┌──

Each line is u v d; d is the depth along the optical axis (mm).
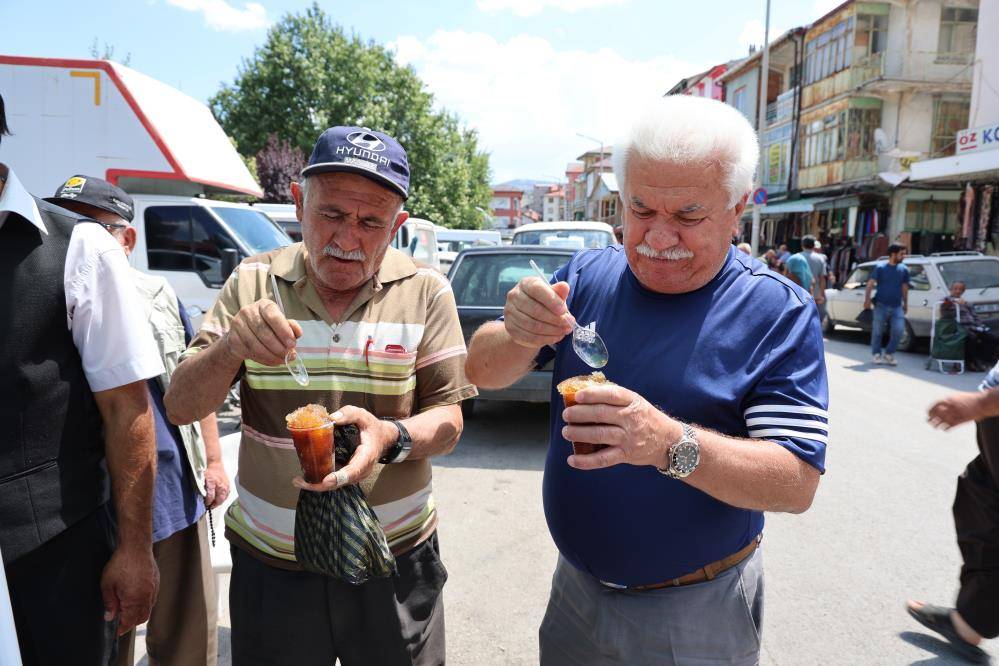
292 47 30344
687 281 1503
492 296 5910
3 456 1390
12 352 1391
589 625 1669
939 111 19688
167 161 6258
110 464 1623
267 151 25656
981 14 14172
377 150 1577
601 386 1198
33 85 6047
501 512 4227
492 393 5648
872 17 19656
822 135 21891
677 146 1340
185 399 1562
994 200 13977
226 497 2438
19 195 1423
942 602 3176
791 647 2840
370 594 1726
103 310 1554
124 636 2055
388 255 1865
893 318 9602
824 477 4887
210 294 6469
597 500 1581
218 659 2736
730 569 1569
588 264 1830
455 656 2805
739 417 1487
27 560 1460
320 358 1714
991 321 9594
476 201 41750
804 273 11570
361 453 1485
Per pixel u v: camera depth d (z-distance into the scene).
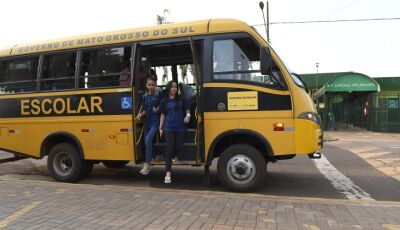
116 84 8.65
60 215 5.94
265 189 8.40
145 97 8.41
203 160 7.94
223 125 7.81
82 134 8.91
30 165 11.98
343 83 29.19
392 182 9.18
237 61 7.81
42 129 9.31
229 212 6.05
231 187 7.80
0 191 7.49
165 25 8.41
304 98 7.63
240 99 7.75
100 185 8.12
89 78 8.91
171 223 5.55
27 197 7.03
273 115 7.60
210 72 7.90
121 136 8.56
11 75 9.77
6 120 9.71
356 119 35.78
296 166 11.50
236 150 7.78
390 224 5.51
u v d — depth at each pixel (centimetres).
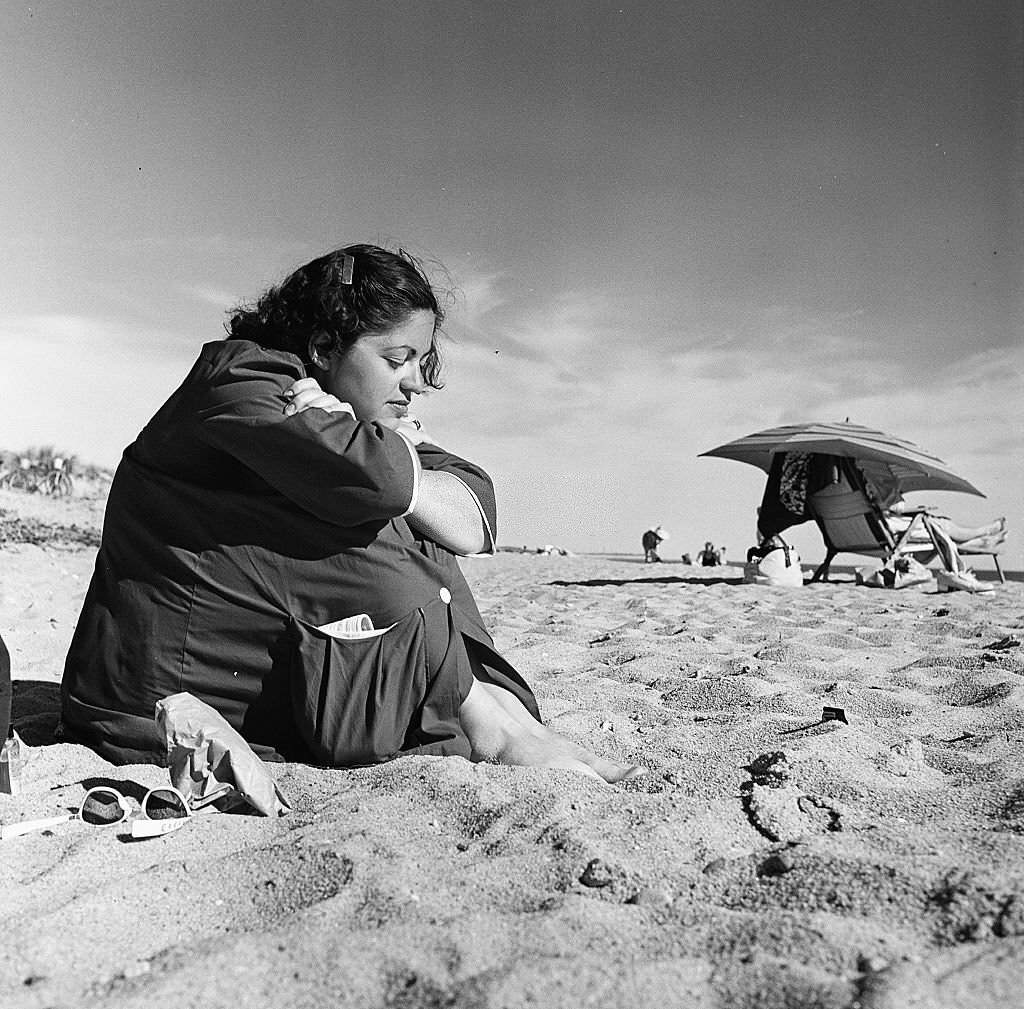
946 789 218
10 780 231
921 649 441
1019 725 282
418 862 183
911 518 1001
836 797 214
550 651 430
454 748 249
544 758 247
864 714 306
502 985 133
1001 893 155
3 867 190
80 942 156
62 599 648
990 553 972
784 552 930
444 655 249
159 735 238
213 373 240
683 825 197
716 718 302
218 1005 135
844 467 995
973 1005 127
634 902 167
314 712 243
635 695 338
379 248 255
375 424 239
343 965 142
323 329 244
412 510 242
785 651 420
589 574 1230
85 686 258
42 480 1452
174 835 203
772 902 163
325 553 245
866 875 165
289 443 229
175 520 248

└──
┌──

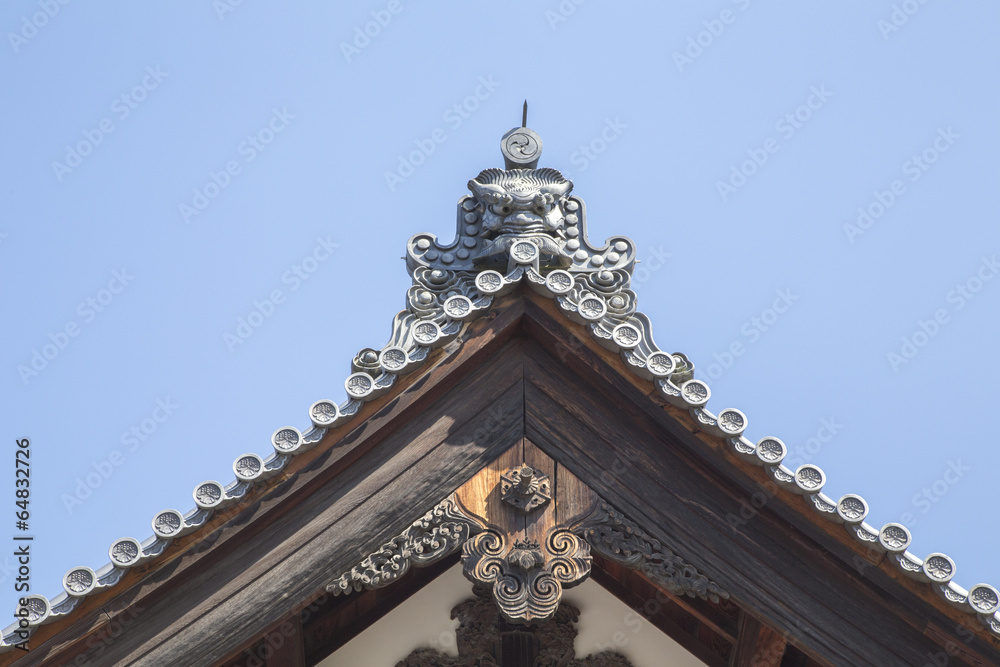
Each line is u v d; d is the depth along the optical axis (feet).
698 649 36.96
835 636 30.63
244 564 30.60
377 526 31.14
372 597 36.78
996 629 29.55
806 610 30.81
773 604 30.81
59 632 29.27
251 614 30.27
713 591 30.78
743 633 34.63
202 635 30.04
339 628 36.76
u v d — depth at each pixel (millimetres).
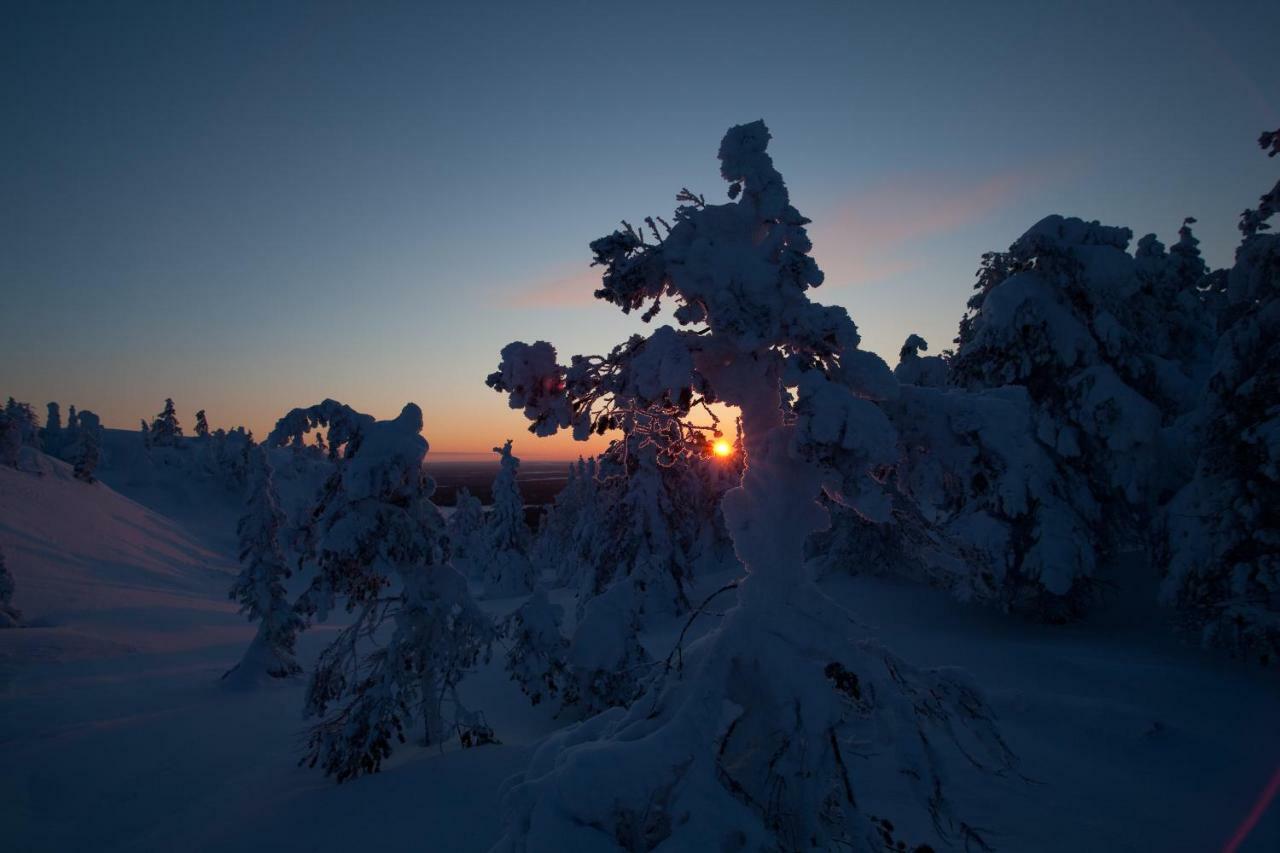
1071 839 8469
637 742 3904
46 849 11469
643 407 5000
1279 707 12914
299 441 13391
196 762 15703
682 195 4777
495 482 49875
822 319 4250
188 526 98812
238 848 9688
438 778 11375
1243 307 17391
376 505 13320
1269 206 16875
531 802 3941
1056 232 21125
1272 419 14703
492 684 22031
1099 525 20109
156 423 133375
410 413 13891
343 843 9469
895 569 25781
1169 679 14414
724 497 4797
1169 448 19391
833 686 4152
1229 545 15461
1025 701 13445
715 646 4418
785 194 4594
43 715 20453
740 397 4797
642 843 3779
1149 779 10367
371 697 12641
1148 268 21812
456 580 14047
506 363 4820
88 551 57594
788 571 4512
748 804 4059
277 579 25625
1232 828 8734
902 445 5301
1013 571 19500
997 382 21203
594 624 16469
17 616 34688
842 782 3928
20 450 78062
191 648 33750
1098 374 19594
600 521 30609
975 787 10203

└──

Task to carry out> Scan the entries for lines with the string "pixel". Report only how many there are.

Solved exercise> 3